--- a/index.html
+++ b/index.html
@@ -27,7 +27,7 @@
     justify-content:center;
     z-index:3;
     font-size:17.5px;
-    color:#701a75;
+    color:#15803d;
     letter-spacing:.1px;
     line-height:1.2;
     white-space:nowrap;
______
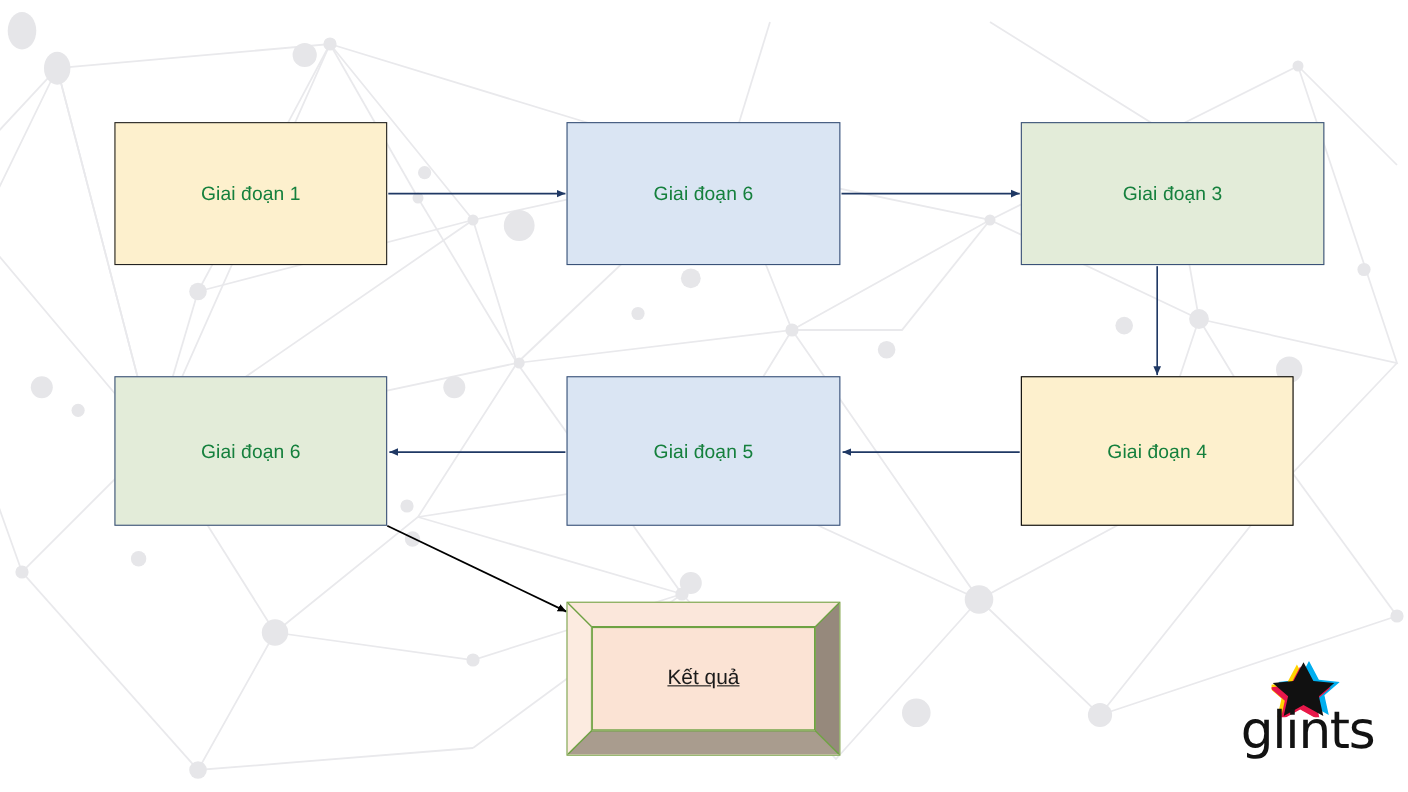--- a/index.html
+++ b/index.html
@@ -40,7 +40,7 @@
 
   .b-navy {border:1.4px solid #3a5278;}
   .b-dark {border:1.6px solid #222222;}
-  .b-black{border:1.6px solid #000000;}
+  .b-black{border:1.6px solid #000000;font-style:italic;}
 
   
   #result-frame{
______
● Aim of the task:
Extract every line above containing the word "solid".

● Answer to this exercise:
   .b-navy {border:1.4px solid #3a5278;}
   .b-dark {border:1.6px solid #222222;}
-  .b-black{border:1.6px solid #000000;}
+  .b-black{border:1.6px solid #000000;font-style:italic;}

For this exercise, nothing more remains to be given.